Dê seguimento ao acórdão do Tribunal da Relação de Lisboa sobre o atraso de um voo, escrevendo a partir da última frase apresentada.

TEXTO FORNECIDO:
***
Acórdão do Tribunal da Relação de Lisboa
Processo:
282/11.2TJLSB.L1-6
Relator: OLINDO GERALDES
Descritores: IMPUGNAÇÃO DA MATÉRIA DE FACTO
RESPONSABILIDADE CIVIL
DANOS NÃO PATRIMONIAIS
Nº do Documento: RL
Data do Acordão: 05/29/2013
Votação: UNANIMIDADE
Texto Integral: S
Texto Parcial: N
Meio Processual: APELAÇÃO
Decisão: PARCIALMENTE PROCEDENTE
Sumário: I. O recorrente, omitindo completamente a especificação dos pontos da matéria de facto impugnados, não cumpre o disposto na alínea a) do n.º 1 do art. 685.º-B do Código de Processo Civil.
II. O incumprimento desse ónus de alegação provoca a rejeição da impugnação da decisão relativa à matéria de facto.
III. A gravidade do dano não patrimonial é medida por um padrão objetivo e é apreciada em função da tutela do direito.
IV. Com o atraso considerável de um voo aéreo, superior a três horas, o passageiro sofre sérios incómodos, que, pela sua gravidade, justificam o seu ressarcimento mediante a fixação de indemnização.
V. A indemnização está limitada ao valor de € 600,00, nos termos da alínea c) do n.º 1 do art. 7.º do Regulamento (CE) n.º 261/2004, de 11 de fevereiro de 2004.
(OG)
Decisão Texto Parcial:
Decisão Texto Integral: Acordam no Tribunal da Relação de Lisboa:

I – RELATÓRIO

António instaurou, em 23 de fevereiro de 2011, na 4.º Juízo Cível da Comarca de Lisboa, contra B A, PLC, ação declarativa, sob a forma de processo sumário, pedindo que a Ré fosse condenadas a pagar-lhe a quantia de € 13 673,15, acrescida dos juros de mora vencidos e vincendos à taxa legal de 4 %.

Para tanto, alegou, em síntese, que, em 5 de julho de 2010, adquiriu uma viagem aérea à Ré, para si e dois filhos, e por facto imputável à mesma não foi possível embarcar com destino a Sydney, tendo aguardado dez horas pelo voo seguinte, para além de, na escala em Londres, a R. ter perdido as suas bagagens e dos filhos; estes factos causaram-lhe danos patrimoniais e não patrimoniais.

Citada, contestou a R., alegando que os factos que impossibilitaram o embarque se deveram a avaria de que não foi responsável, para concluir pela improcedência da ação e a sua absolvição do pedido.

Realizada a audiência de discussão e julgamento, com gravação, foi proferida, em 15 de novembro de 2012, sentença, que, julgando a ação parcialmente procedente, condenou a Ré a pagar ao A. a quantia de € 97,65, acrescida de juros de mora, à taxa legal, desde aquela data até integral pagamento.
***
CONJUNTO DE DADOS:
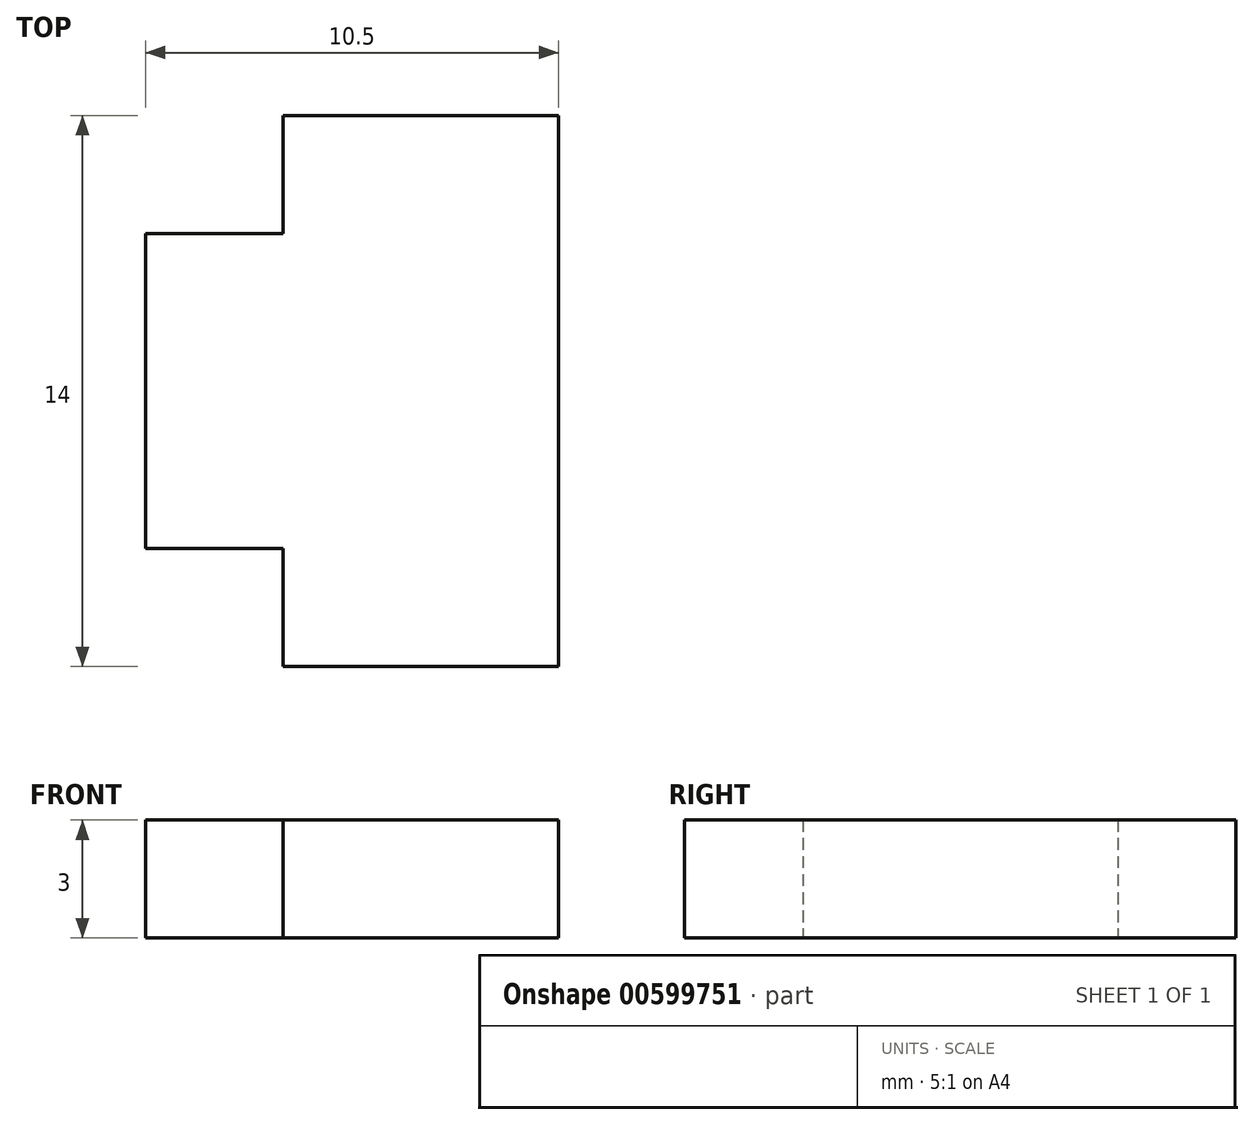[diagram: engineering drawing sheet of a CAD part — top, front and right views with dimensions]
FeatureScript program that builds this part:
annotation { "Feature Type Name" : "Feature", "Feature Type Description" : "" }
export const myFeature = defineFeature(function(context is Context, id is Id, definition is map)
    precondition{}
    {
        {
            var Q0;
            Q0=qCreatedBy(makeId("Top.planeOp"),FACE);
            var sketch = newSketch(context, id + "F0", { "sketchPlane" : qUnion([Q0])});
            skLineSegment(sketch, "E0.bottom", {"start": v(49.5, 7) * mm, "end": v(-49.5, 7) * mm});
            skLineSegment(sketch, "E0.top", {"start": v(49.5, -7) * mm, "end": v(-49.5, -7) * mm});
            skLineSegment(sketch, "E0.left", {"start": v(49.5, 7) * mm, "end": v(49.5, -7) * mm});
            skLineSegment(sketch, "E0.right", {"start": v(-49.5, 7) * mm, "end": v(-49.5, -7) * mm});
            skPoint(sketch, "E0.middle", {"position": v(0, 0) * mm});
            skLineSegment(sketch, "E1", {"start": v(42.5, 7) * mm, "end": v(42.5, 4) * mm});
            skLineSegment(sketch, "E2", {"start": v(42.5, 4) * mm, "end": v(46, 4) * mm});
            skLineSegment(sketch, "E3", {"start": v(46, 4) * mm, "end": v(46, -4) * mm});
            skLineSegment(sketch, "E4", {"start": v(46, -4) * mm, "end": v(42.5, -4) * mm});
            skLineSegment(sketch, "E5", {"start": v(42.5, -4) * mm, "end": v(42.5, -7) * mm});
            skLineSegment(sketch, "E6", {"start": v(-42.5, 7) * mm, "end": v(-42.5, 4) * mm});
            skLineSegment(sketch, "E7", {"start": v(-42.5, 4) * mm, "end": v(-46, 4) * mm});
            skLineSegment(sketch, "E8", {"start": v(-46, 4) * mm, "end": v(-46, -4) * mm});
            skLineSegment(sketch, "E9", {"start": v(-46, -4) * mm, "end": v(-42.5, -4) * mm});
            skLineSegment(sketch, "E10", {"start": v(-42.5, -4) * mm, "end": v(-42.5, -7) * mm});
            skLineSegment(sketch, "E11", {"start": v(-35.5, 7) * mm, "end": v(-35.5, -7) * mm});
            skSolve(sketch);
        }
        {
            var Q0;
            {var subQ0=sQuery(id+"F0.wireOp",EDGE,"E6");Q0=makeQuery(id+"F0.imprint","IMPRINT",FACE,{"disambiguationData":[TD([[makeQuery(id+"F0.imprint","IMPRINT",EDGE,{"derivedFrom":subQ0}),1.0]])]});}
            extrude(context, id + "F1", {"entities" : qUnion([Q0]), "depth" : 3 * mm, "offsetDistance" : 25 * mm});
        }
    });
***
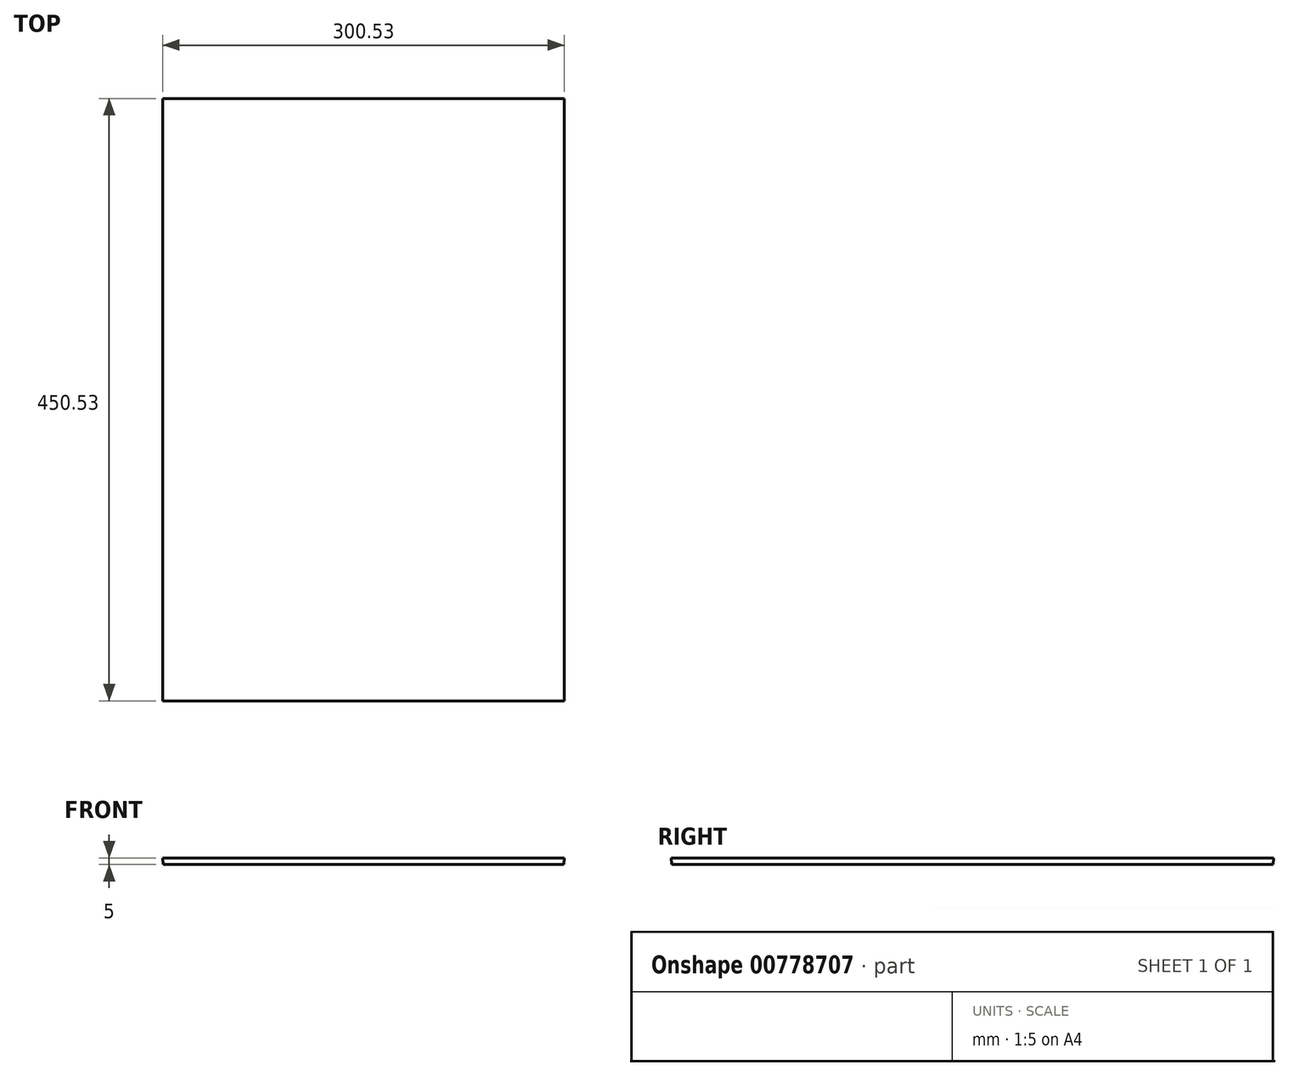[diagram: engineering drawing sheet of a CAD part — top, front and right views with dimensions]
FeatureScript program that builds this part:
***
RESULTADO DA TAREFA:
Não se conformando com a sentença, recorreu o Autor e, tendo alegado, formulou as seguintes conclusões:

a) A decisão recorrida sofre de erro da avaliação da prova.

b) A sentença é contraditória quanto aos factos provados e sua fundamentação, dando origem a decisão deficiente e obscura.

c)Existe um efeito causal entre a lesão ocorrida e o dano sofrido, que não é apreciado de forma isenta e proporcional quanto à prova produzida.

d) Em todo o processo não foram aplicados os princípios legais gerais e constitucionalmente consagrados, por violação do princípio da igualdade, bem como no que respeita ao ónus da prova.

Pretende, com o provimento do recurso, a revogação da sentença recorrida e a procedência da ação quanto aos danos não patrimoniais.

A R. não contra-alegou.

Cumpre, desde já, apreciar e decidir.

Neste recurso, está essencialmente em discussão a impugnação da decisão relativa à matéria de facto e a verificação de um dano não patrimonial.

II – FUNDAMENTAÇÃO

2.1. Na sentença, foram dados como provados os seguintes factos:

1.O A. viajou no dia 5 de julho de 2010, acompanhado dos seus dois filhos menores, para a Austrália (Sydney), com escala em Londres, num voo B A com o código de reserva 2YXMRK, com a seguinte configuração: - BA 499 05JUL LISBOA/LONDRES LHR 0820 1100; - BA 7372 05JUL LONDRES LHR/SYDNEY 1205 1915; - QF 728 10JUL SYDNEY/ AYERS ROCK 0930 1240; - QF 1850 12JUL AYERS ROCK/CAIRNS 1430 1730; - QF 5959 21JUL CAIRNS/SYDNEY 1920 2210; - BA 10 25JUL SYDNEY/LONDRES LHR 1640 0625; - BA 500 26JUL LONDRES LHR/LISBOA 0740 1015; com os bilhetes eletrónicos n.º s 2309418610-11, 2309418612-13, e 2309418614-15.

2. No dia 5 de julho de 2010, chegado o A. e os filhos ao balcão de check in, foram-lhe entregues os respetivos cartões de embarque do voo Lisboa/Londres, mas não os cartões de embarque Londres/Sydney, tendo sido efetuado o throw check in da bagagem até ao destino final.

3.O tempo de transferência de voo em Londres para o embarque no voo Londres/Sydney era apenas de uma hora, tendo a técnica de tráfego e assistência de escala da B A informado o A. e filhos de que não haveria qualquer problema, pois ao chegar ao aeroporto de Londres teria os cartões de embarque para o voo seguinte à espera junto do balcão de transferências da B A.

4.À chegada ao Aeroporto de Londres, Heathrow, o A. e os filhos viram-se obrigados a mudar de terminal, atravessando o posto de segurança, e a todos os procedimentos a que os passageiros que saem do Espaço Schengen são obrigados a percorrer, chegando ao balcão de transferências da R., perto da porta de embarque do voo Londres/Sydney, quinze minutos antes do fecho da porta.

5.O funcionário da R. informou o A. de que não tinha quaisquer cartões de embarque em nome deste ou dos filhos para o referido voo.

6. O voo Londres/Sydney era operado pela companhia Qantas.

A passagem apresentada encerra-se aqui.